SUPPLIED PASSAGE
== == ==

# Kondia owners? Clausing Kondia standard head manual machine owners?



## Ropata (Oct 26, 2018)

Just arrived in my garage is this lightly used Kondia FV1. Any owners on here with some helpful info on parts and spares would be greatly appreciated. My main concern at the moment is the auto quill feature. As you can see from the video , I'm not sure if I can't work it out or It's broken. I'm also keen to hear if the old oil recommendations have modern equivalents



?


----------



## Shootymacshootface (Oct 26, 2018)

There is a lot to cover here.
I'll start on the right and work to the left.
The small lever on the right side activates the whole down feed system. The threaded rod on the very front is also part of the down feed system. There are small levers at the top and bottom of this rod. These parts must all move freely. The quill must be slightly lowered to engage the feed. The lever on the front that moves left to right engages the feed. Move it to the right to engage. The depth of cut is set with the quill stop on the threaded rod on the front. This will make the feed lever kick out automatically. The small lever on the left side controls the feed rate.

I use bar and chain oil on everything that requires oil and on the back of the head there should be a plug or a grease fitting, probably marked with a "B", that hole takes grease.

I hope that I didn't miss anything. 
Good luck mate!
John


----------



## jcp (Oct 26, 2018)

Look at this manual for J head Bridgeport......I think it will help. Your manual fine down feed hand wheel appears to be missing.
http://www.truetex.com/bridgeport-manual.pdf


----------



## Shootymacshootface (Oct 26, 2018)

I did miss one thing. The rod that is missing a knob on the end is a push pull controll for the direction of feed (up, down, and neutral).


----------



## Ropata (Oct 26, 2018)

Thanks for the great advise. I've been playing around all day and it seems the engagement handle won't stay in. I'll post a video shortly.


----------



## Shootymacshootface (Oct 26, 2018)

The threaded rod/quill stop/2 levers/button to the top right of the threaded rod is most likely stuck in the kick out position. Pull or pry up on the threaded rod, it should move about 1/4".


----------



## Ropata (Oct 27, 2018)

Shootymacshootface said:


> The threaded rod/quill stop/2 levers/button to the top right of the threaded rod is most likely stuck in the kick out position. Pull or pry up on the threaded rod, it should move about 1/4".


----------



## Ropata (Oct 27, 2018)

I think i see what you mean, I'll play around some more.


----------



## Shootymacshootface (Oct 27, 2018)

Pull the quill handle down a little then engage the feed lever.


----------



## Shootymacshootface (Oct 27, 2018)

You have to do this first. Its how it works.


----------



## Ropata (Oct 27, 2018)

Shootymacshootface said:


> You have to do this first. Its how it works.


It seems to engage without pulling the lever at all but doesn't stay engaged. I'm just waiting for a video to upload to show you exactly what I meant.


----------



## Ropata (Oct 27, 2018)




----------



## Shootymacshootface (Oct 27, 2018)

== == ==

DATA LISTING

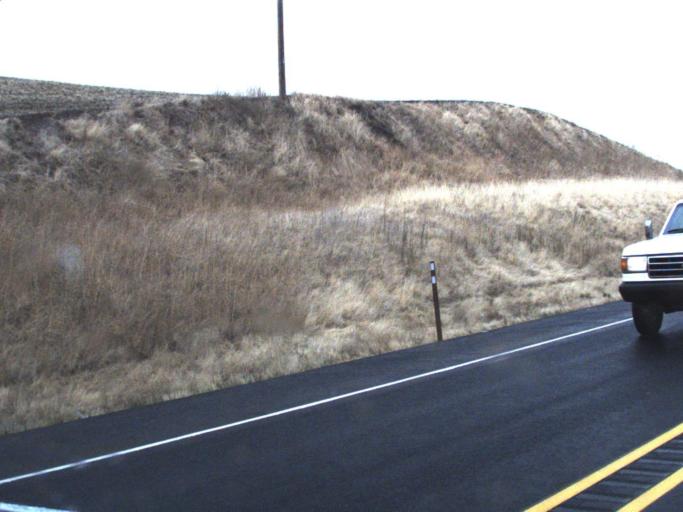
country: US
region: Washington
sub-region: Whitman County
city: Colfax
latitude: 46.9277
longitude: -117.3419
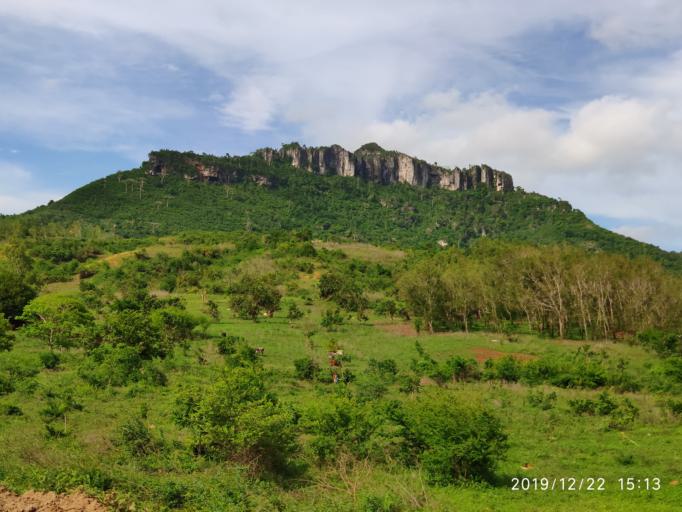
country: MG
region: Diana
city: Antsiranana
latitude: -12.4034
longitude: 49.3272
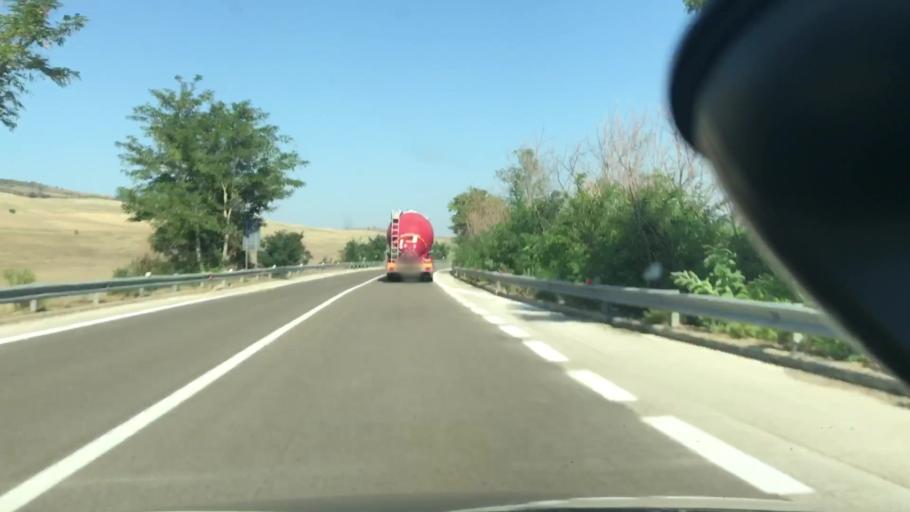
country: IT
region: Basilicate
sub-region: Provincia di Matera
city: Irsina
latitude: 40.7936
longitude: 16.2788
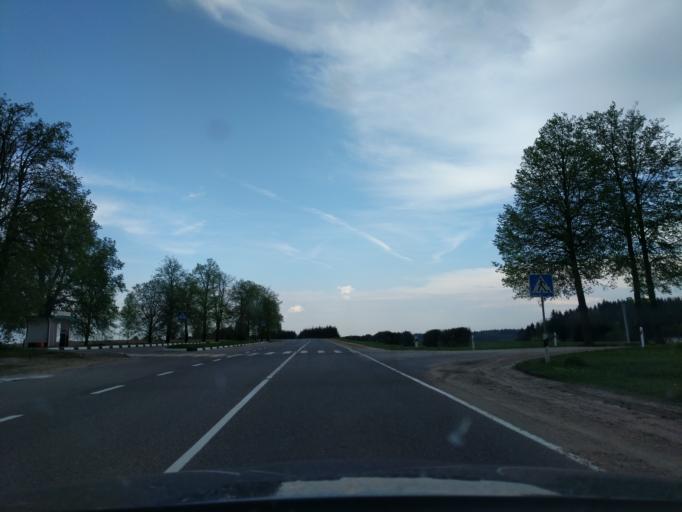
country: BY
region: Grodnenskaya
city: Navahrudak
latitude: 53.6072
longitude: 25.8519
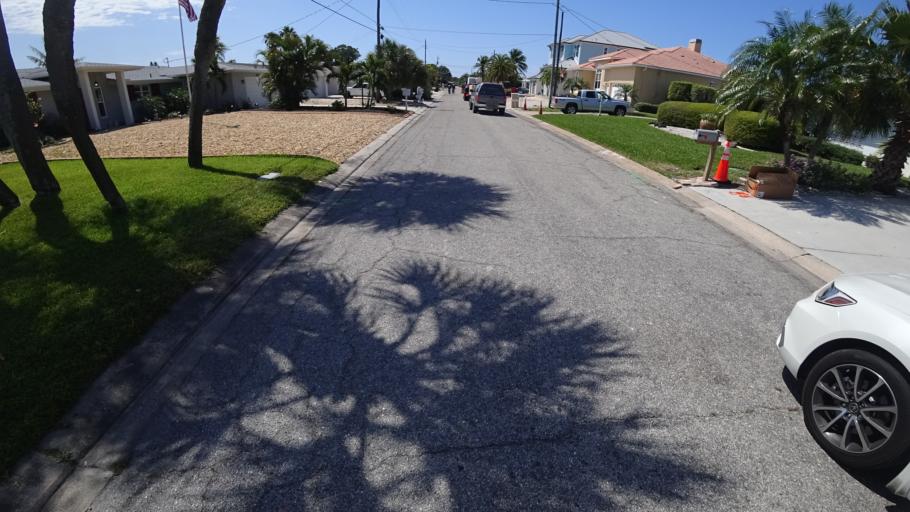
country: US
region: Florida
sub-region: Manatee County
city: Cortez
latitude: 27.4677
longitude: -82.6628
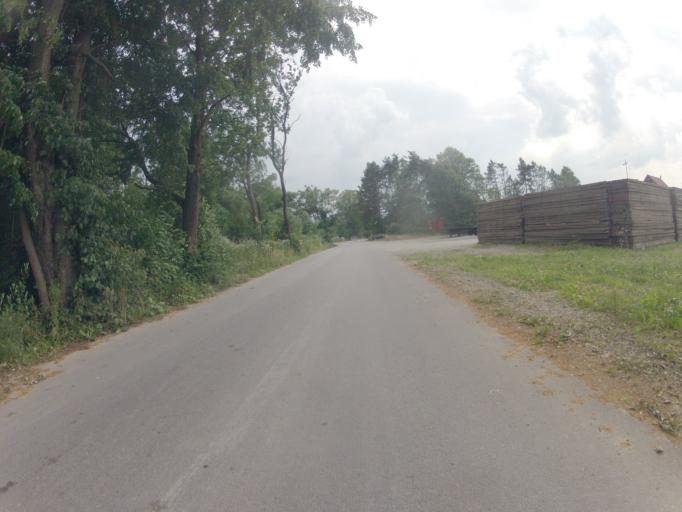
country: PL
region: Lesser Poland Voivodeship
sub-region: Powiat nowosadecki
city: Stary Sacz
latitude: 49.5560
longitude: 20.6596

== == ==

DIRECTIONS FOR THIS TASK
Return, word for word, the part of the Kondia milling machine thread above starting with "Just arrived in" and going on through "to cover here.".

RESULT OF THIS EXERCISE
Just arrived in my garage is this lightly used Kondia FV1. Any owners on here with some helpful info on parts and spares would be greatly appreciated. My main concern at the moment is the auto quill feature. As you can see from the video , I'm not sure if I can't work it out or It's broken. I'm also keen to hear if the old oil recommendations have modern equivalents



?


----------



## Shootymacshootface (Oct 26, 2018)

There is a lot to cover here.